Much of the material contained in this article was gleaned from the Kinder Morgan web site and/or their published annual reports or their other public documents. I have tried to footnote any material that was taken substantially word for word from these records.
1 These distributions are normally referred to as "Return of Capital". The distributions lower the balance of your capital account . The capital account balance parallels the investment's basis for determining gain or loss.
2 See tax code 26 USC 7704 A common misconception is that the MLP must payout its income to qualify. In the case of KMP, it is the partnership agreement that requires distribution of cash to all units except for I-Units;
3 See IRS Publication 3402
4 In 2006 Mr. Kinder and others took KMI private. In 2011, KMI again went public.
5 Pipeline companies are considered "midstream" because they fit between the producers of the product ("upstream") and the users of the product ("downstream"). These terms were developed to describe the oil industry whereby the exploration and drilling for oil are upstream and the refineries and other end users are downstream.
6 The formula for determining the number of I-Units to issue to KMR is determined as follows: The amount of the cash distribution made to Common Units is divided by the closing price of KMR shares averaged over the last ten trading days preceding the NYSE ex-dividend date. The resulting fraction is then multiplied by the number of I-Units held by KMR to determine how many I-Units should be given to KMR.
KMR uses the exact same formula to determine how many additional KMR shares go to each shareholder for their quarterly dividend.
It should be noted that KMR shares have historically traded at a discount to the KMP Unit prices. Since the cash paid out to KMP unit holders and the value of the shares given to KMR shareholders is almost exactly the same, the resulting yield on KMR shares is higher than on KMP units. There is no logical explanation for why KMR shares are lower priced.
7 Although KMI owns the General Partner of KMP, it has assigned the responsibilities of a GP to KMR to the extent permitted by law and the KMP partnership agreement. I am not aware of the reason for this arrangement.
8 As previously noted, such cash distributions are considered to be Return of Capital, not income and therefore not taxable.
9 This brings up one of the most confusing aspects of oil and gas company taxation--"Recapture". The IRS allows the partners to deduct their share of depreciation and depletion expenses when reporting the annual income. This means that the partner is saving taxes at the ordinary income tax rates each year. Upon sale of units, a portion of the capital gain is taxed at ordinary income tax rates due to the "recapture" of depreciation and depletion that was previously deducted. The balance of the gain, if any, is taxed at capital gain rates. The IRS reasoning is that you shouldn't be able to use ordinary income tax rates when you use the deduction and the lower capital gains tax rate when you sell.

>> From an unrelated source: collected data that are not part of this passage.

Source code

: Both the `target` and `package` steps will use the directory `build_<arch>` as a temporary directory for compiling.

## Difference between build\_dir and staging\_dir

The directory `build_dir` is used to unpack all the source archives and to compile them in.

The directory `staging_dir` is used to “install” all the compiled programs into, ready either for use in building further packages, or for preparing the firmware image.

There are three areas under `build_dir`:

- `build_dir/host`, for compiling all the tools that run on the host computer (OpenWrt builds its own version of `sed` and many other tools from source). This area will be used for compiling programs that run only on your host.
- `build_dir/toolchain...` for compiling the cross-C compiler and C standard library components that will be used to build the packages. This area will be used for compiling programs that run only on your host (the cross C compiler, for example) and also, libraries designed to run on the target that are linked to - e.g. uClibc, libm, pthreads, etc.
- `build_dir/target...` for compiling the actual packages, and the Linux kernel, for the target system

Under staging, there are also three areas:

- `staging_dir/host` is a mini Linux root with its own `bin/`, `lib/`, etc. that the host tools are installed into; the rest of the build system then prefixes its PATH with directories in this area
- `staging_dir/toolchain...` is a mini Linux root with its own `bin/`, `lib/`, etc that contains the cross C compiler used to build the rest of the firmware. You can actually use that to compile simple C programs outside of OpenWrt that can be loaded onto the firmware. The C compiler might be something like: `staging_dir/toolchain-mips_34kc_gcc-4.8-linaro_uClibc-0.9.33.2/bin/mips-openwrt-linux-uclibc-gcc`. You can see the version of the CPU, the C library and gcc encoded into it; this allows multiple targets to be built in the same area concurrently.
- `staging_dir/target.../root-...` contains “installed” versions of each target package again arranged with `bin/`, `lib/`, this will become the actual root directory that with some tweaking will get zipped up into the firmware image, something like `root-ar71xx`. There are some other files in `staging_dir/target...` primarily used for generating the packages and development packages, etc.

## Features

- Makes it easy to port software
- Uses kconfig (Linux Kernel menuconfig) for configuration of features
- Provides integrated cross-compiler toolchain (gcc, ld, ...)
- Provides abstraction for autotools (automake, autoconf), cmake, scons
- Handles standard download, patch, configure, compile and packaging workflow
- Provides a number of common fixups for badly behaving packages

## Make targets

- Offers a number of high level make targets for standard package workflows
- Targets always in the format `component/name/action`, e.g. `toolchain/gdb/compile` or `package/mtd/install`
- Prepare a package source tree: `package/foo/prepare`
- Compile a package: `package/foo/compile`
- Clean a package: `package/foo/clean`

10 A C-Corp is any corporation where the entity is subject to Federal Income Taxes as opposed to a partnership whereby income is passed through to the partners. Most corporations are C-Corps although the IRS recognizes S-Corps which are legally corporations but taxed as a partnership. The S-Corp designation is derived from the fact that it is Subchapter S of the IRC that defines the requirements necessary before a company can elect to be a S-Corp.
11 See Page 45 of KMP's Form 10-K for 2012 .
Disclaimer: I am not a registered investment advisor and nothing in this article should be construed as a recommendation to buy or not buy securities of the entities mentioned. The material is provided for background information only.